(Source records)
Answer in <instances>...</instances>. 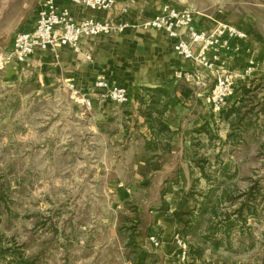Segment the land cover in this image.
Instances as JSON below:
<instances>
[{"label": "rangeland", "instance_id": "rangeland-1", "mask_svg": "<svg viewBox=\"0 0 264 264\" xmlns=\"http://www.w3.org/2000/svg\"><path fill=\"white\" fill-rule=\"evenodd\" d=\"M159 1L199 13L253 8L264 18V0ZM39 2L0 0V264H264V103H245L242 122L213 120L207 132L214 139L192 142L173 159L178 170H140L144 158L164 157L143 149L136 108L88 111L62 81L3 64L13 34L32 25ZM62 47L51 52L58 57ZM259 89L255 84L246 100L264 98ZM138 95L134 102L165 103L162 90ZM166 185L188 225L173 234L183 235L188 251L202 249L200 257L188 253L182 261L174 244L178 256L166 258L149 241L161 239L158 219L172 222L161 199Z\"/></svg>", "mask_w": 264, "mask_h": 264}, {"label": "crops", "instance_id": "crops-1", "mask_svg": "<svg viewBox=\"0 0 264 264\" xmlns=\"http://www.w3.org/2000/svg\"><path fill=\"white\" fill-rule=\"evenodd\" d=\"M162 3L159 0H135L128 10L123 12L121 2L111 9L103 10L58 0L57 4L66 7L76 21L94 17L100 20L112 19L118 23L127 22L128 26L123 32L110 36L83 37L78 43L79 51L63 46L58 52V57L48 49H37L22 64L23 67L33 68L40 81L47 83L62 81L67 89L68 84H73L78 90H83L100 76L105 77L110 83L124 86L127 90L129 88L131 103L119 106L130 104L137 109L138 122L146 130L142 136L143 149L150 154L149 156L164 157L163 161L158 160V163L153 162L152 158H149L151 159L149 161L148 158L139 161L140 170L147 168L152 172L163 171L170 165H172L170 170H178L173 159L179 154L186 153L193 145L192 142L202 140V135L207 139H214L211 131L207 132L213 120L217 122L220 117L228 120L234 116L242 122L246 117V113L242 112L246 109L245 103H251V107L264 103V98L246 100L257 83L260 84L259 90L264 95L262 14L253 8L244 9V13L239 14L229 7L197 14L199 26L204 29H213L221 23H226L246 34L245 39H233L230 48L222 52L221 58L228 62L229 68L235 73V85L226 106L219 113H214L204 100L213 85V80L208 78L203 86L195 87L185 80L173 79L177 72L190 68V63L173 50L174 39L164 31L143 29L140 26L146 18L155 15ZM33 23L21 30L31 29ZM86 53L91 55V60L85 58ZM248 67H251L249 72H245ZM159 90L166 96L165 103L161 104L160 109H157L160 103H139L132 99L134 94H139L137 96L139 97L143 91L152 94ZM100 101L103 103L94 99L91 108L86 109L89 111L100 104V106L115 104L107 99ZM145 106L148 108L145 109ZM153 106L156 109H153ZM157 124L162 131L156 129ZM226 136L228 139L229 133ZM143 165L145 167H142ZM166 186V189L161 191V199L170 204L169 212L172 214L179 199L176 197L168 199V195L174 196V192L172 186ZM157 223L162 224L163 229L161 236L163 255L166 258H176L178 253L172 241V234L178 225L174 221L166 222L159 219Z\"/></svg>", "mask_w": 264, "mask_h": 264}, {"label": "built area", "instance_id": "built-area-1", "mask_svg": "<svg viewBox=\"0 0 264 264\" xmlns=\"http://www.w3.org/2000/svg\"><path fill=\"white\" fill-rule=\"evenodd\" d=\"M58 0H40L34 25L29 30H19L13 34L9 48L3 56V64L21 65L35 50L54 51L58 47L68 46L79 51V41L83 37L114 35L124 31L127 22H115L112 19L100 20L87 17L76 21L66 7L59 6ZM91 9H111L121 2V10H128L135 0H63ZM197 11L188 7L178 8L170 3L158 6L153 17L146 18L140 26L143 29H158L174 39L173 50L190 63V68L177 72L173 79H182L195 87H201L208 78L213 85L204 100L214 113H219L233 93L235 73L224 61L222 52L230 48L233 39H245L246 34L226 23L213 29L199 26ZM85 58L91 60L86 53ZM253 64L252 61H249ZM248 67L245 72H249ZM68 88L85 108H91L94 99H107L117 105L129 102L126 87L110 83L105 77H98L86 90H78L73 84ZM151 245L160 247L159 235L149 236ZM173 242L179 251L180 260L188 256L187 243L181 233L173 234Z\"/></svg>", "mask_w": 264, "mask_h": 264}, {"label": "trees", "instance_id": "trees-1", "mask_svg": "<svg viewBox=\"0 0 264 264\" xmlns=\"http://www.w3.org/2000/svg\"><path fill=\"white\" fill-rule=\"evenodd\" d=\"M238 120H240V119H238ZM179 206H181L180 202L178 204V208H176V210H174L172 212V214H171V216H172V220L171 221H174L179 226L182 225V224H184L185 226H188L187 223H185V222H187V220H184L182 218V213L180 212L181 210H180ZM186 234H187V232H186ZM212 246H214V247L218 246V241L214 240ZM188 253L190 254V256H193V257L197 258V257L201 256L202 249L194 250V248L192 247V251L190 250V251H188Z\"/></svg>", "mask_w": 264, "mask_h": 264}]
</instances>
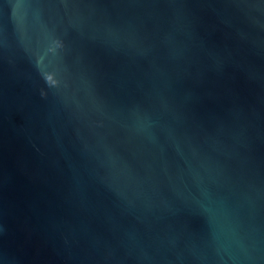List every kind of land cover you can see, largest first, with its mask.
Here are the masks:
<instances>
[{"label": "water", "instance_id": "1", "mask_svg": "<svg viewBox=\"0 0 264 264\" xmlns=\"http://www.w3.org/2000/svg\"><path fill=\"white\" fill-rule=\"evenodd\" d=\"M0 264H264V0H0Z\"/></svg>", "mask_w": 264, "mask_h": 264}, {"label": "clouds", "instance_id": "2", "mask_svg": "<svg viewBox=\"0 0 264 264\" xmlns=\"http://www.w3.org/2000/svg\"><path fill=\"white\" fill-rule=\"evenodd\" d=\"M59 44V42H57ZM46 82L49 85H56L58 83L57 79L55 78V74L53 72H46L44 74Z\"/></svg>", "mask_w": 264, "mask_h": 264}]
</instances>
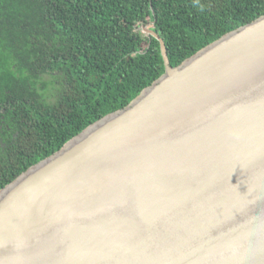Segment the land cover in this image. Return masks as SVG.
I'll return each mask as SVG.
<instances>
[{"label": "water", "instance_id": "obj_1", "mask_svg": "<svg viewBox=\"0 0 264 264\" xmlns=\"http://www.w3.org/2000/svg\"><path fill=\"white\" fill-rule=\"evenodd\" d=\"M0 189V264H264V14L170 64Z\"/></svg>", "mask_w": 264, "mask_h": 264}, {"label": "trees", "instance_id": "obj_2", "mask_svg": "<svg viewBox=\"0 0 264 264\" xmlns=\"http://www.w3.org/2000/svg\"><path fill=\"white\" fill-rule=\"evenodd\" d=\"M264 0H0V189Z\"/></svg>", "mask_w": 264, "mask_h": 264}, {"label": "clouds", "instance_id": "obj_3", "mask_svg": "<svg viewBox=\"0 0 264 264\" xmlns=\"http://www.w3.org/2000/svg\"><path fill=\"white\" fill-rule=\"evenodd\" d=\"M147 28H149V27H147Z\"/></svg>", "mask_w": 264, "mask_h": 264}]
</instances>
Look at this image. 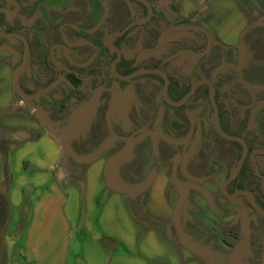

SET TASK -
Report every line of the material above that contains the word "clouds", copying each such line in full. Matches count only when the case is the same.

RESPONSE -
[{"label": "water", "instance_id": "1", "mask_svg": "<svg viewBox=\"0 0 264 264\" xmlns=\"http://www.w3.org/2000/svg\"><path fill=\"white\" fill-rule=\"evenodd\" d=\"M0 264H264V0H0Z\"/></svg>", "mask_w": 264, "mask_h": 264}, {"label": "clouds", "instance_id": "2", "mask_svg": "<svg viewBox=\"0 0 264 264\" xmlns=\"http://www.w3.org/2000/svg\"><path fill=\"white\" fill-rule=\"evenodd\" d=\"M59 44V42H57ZM46 82L49 85H56L58 83L57 79L55 78V74L53 72H46L44 74Z\"/></svg>", "mask_w": 264, "mask_h": 264}]
[{"label": "water", "instance_id": "obj_1", "mask_svg": "<svg viewBox=\"0 0 264 264\" xmlns=\"http://www.w3.org/2000/svg\"><path fill=\"white\" fill-rule=\"evenodd\" d=\"M0 189V264H264V14L170 64Z\"/></svg>", "mask_w": 264, "mask_h": 264}, {"label": "trees", "instance_id": "obj_2", "mask_svg": "<svg viewBox=\"0 0 264 264\" xmlns=\"http://www.w3.org/2000/svg\"><path fill=\"white\" fill-rule=\"evenodd\" d=\"M264 0H0V189Z\"/></svg>", "mask_w": 264, "mask_h": 264}, {"label": "clouds", "instance_id": "obj_3", "mask_svg": "<svg viewBox=\"0 0 264 264\" xmlns=\"http://www.w3.org/2000/svg\"><path fill=\"white\" fill-rule=\"evenodd\" d=\"M147 28H149V27H147Z\"/></svg>", "mask_w": 264, "mask_h": 264}]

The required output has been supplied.